[Hardware design source files]
..........
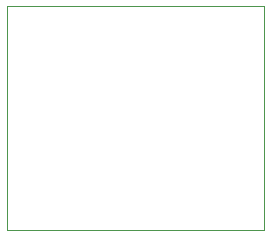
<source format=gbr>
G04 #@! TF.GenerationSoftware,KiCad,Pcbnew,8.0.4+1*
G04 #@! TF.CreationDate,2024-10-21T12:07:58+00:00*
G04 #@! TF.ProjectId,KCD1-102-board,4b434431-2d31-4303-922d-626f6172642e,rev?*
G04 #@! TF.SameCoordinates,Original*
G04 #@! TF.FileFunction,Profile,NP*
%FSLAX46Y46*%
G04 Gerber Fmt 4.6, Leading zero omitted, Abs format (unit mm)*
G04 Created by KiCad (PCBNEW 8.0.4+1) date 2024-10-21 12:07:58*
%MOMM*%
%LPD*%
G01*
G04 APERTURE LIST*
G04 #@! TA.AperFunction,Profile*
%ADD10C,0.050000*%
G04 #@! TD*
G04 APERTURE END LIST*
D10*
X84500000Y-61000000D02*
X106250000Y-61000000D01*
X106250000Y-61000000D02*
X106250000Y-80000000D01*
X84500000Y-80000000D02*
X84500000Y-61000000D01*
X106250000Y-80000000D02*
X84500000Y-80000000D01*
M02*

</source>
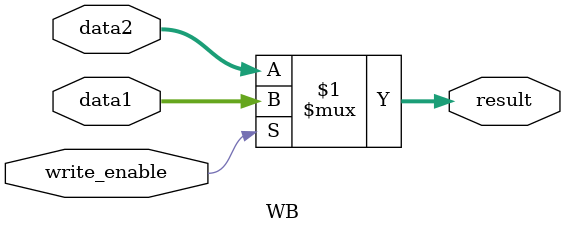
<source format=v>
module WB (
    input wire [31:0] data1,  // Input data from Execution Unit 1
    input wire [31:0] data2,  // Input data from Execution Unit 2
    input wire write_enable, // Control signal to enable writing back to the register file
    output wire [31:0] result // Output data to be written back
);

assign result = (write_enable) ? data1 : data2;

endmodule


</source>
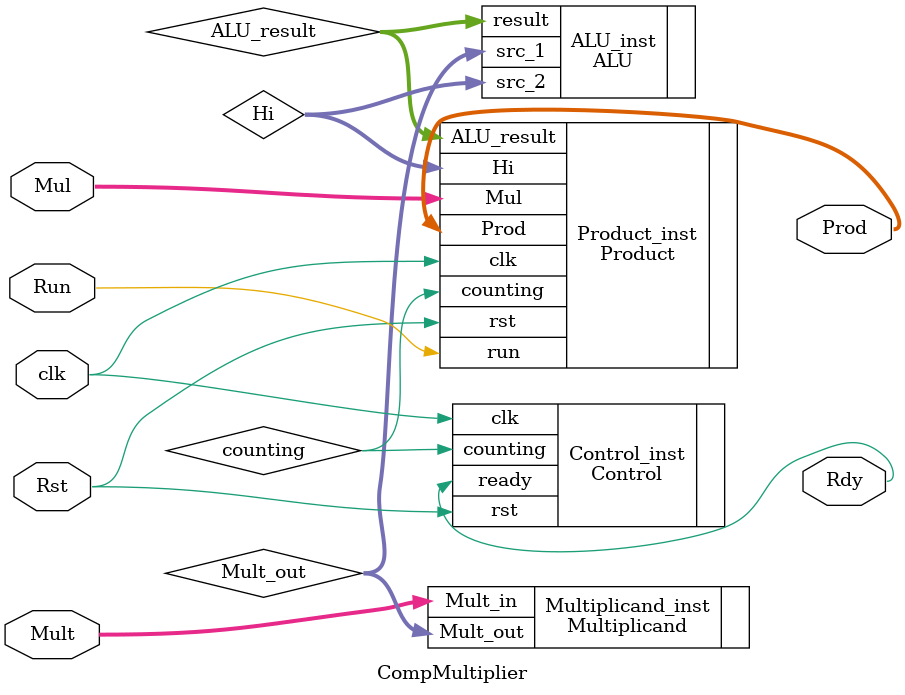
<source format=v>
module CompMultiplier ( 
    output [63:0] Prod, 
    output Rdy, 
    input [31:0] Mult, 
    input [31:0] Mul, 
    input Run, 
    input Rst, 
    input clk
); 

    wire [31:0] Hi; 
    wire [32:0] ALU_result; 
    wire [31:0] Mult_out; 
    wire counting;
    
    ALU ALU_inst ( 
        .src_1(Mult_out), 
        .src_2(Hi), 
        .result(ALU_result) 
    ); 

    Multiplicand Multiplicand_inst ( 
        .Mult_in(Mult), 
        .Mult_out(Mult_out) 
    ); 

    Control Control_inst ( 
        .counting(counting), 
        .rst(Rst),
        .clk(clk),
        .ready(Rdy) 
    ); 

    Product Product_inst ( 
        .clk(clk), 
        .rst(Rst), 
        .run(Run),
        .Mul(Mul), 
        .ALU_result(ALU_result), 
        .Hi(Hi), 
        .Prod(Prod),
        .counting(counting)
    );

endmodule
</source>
..........
JOB
Copy out the data exactly and keep the pictures out.

RESULT OF THE TASK
<source format=gbr>
G04 #@! TF.GenerationSoftware,KiCad,Pcbnew,8.0.4+1*
G04 #@! TF.CreationDate,2024-10-21T12:07:58+00:00*
G04 #@! TF.ProjectId,KCD1-102-board,4b434431-2d31-4303-922d-626f6172642e,rev?*
G04 #@! TF.SameCoordinates,Original*
G04 #@! TF.FileFunction,Profile,NP*
%FSLAX46Y46*%
G04 Gerber Fmt 4.6, Leading zero omitted, Abs format (unit mm)*
G04 Created by KiCad (PCBNEW 8.0.4+1) date 2024-10-21 12:07:58*
%MOMM*%
%LPD*%
G01*
G04 APERTURE LIST*
G04 #@! TA.AperFunction,Profile*
%ADD10C,0.050000*%
G04 #@! TD*
G04 APERTURE END LIST*
D10*
X84500000Y-61000000D02*
X106250000Y-61000000D01*
X106250000Y-61000000D02*
X106250000Y-80000000D01*
X84500000Y-80000000D02*
X84500000Y-61000000D01*
X106250000Y-80000000D02*
X84500000Y-80000000D01*
M02*

</source>
<source format=v>
module WB (
    input wire [31:0] data1,  // Input data from Execution Unit 1
    input wire [31:0] data2,  // Input data from Execution Unit 2
    input wire write_enable, // Control signal to enable writing back to the register file
    output wire [31:0] result // Output data to be written back
);

assign result = (write_enable) ? data1 : data2;

endmodule


</source>
<source format=v>
module CompMultiplier ( 
    output [63:0] Prod, 
    output Rdy, 
    input [31:0] Mult, 
    input [31:0] Mul, 
    input Run, 
    input Rst, 
    input clk
); 

    wire [31:0] Hi; 
    wire [32:0] ALU_result; 
    wire [31:0] Mult_out; 
    wire counting;
    
    ALU ALU_inst ( 
        .src_1(Mult_out), 
        .src_2(Hi), 
        .result(ALU_result) 
    ); 

    Multiplicand Multiplicand_inst ( 
        .Mult_in(Mult), 
        .Mult_out(Mult_out) 
    ); 

    Control Control_inst ( 
        .counting(counting), 
        .rst(Rst),
        .clk(clk),
        .ready(Rdy) 
    ); 

    Product Product_inst ( 
        .clk(clk), 
        .rst(Rst), 
        .run(Run),
        .Mul(Mul), 
        .ALU_result(ALU_result), 
        .Hi(Hi), 
        .Prod(Prod),
        .counting(counting)
    );

endmodule
</source>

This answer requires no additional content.